_SUPPLIED DATA_.
*** Block opens ***

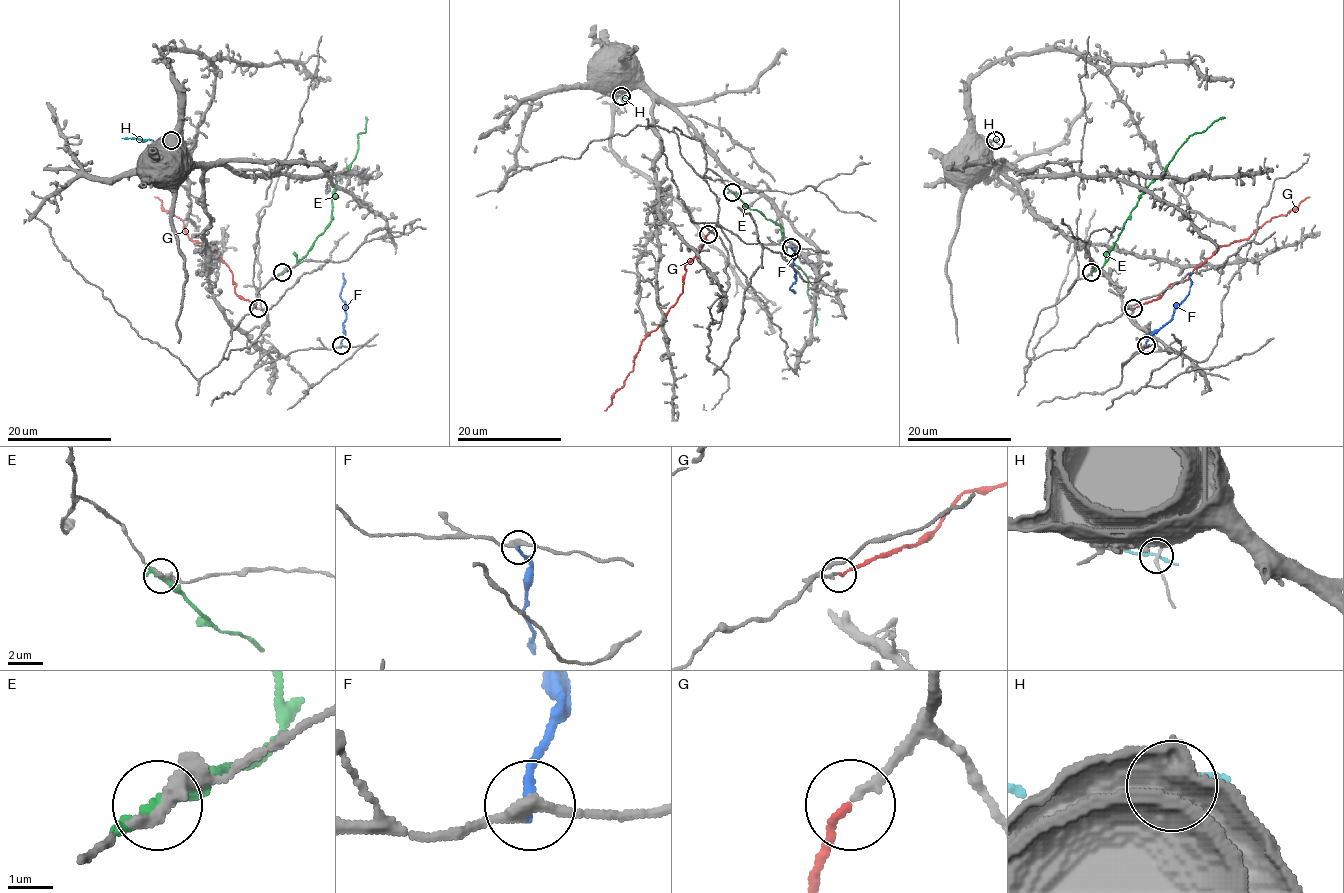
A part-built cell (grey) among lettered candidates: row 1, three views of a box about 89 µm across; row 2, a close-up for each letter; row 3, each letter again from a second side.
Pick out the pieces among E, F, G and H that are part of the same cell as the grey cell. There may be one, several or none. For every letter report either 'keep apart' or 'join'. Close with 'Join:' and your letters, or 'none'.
E: keep apart
F: keep apart
G: join
H: keep apart
Join: G

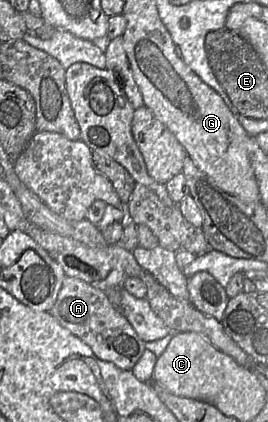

*** Block closes ***

_EXERCISE OBJECTIVE_.
Copy the lines from the line that contains "Pick out the" through the end of the records, exactly and with nothing added; leave the pictures out.

_WRITTEN RESPONSE_.
Pick out the pieces among E, F, G and H that are part of the same cell as the grey cell. There may be one, several or none. For every letter report either 'keep apart' or 'join'. Close with 'Join:' and your letters, or 'none'.
E: keep apart
F: keep apart
G: join
H: keep apart
Join: G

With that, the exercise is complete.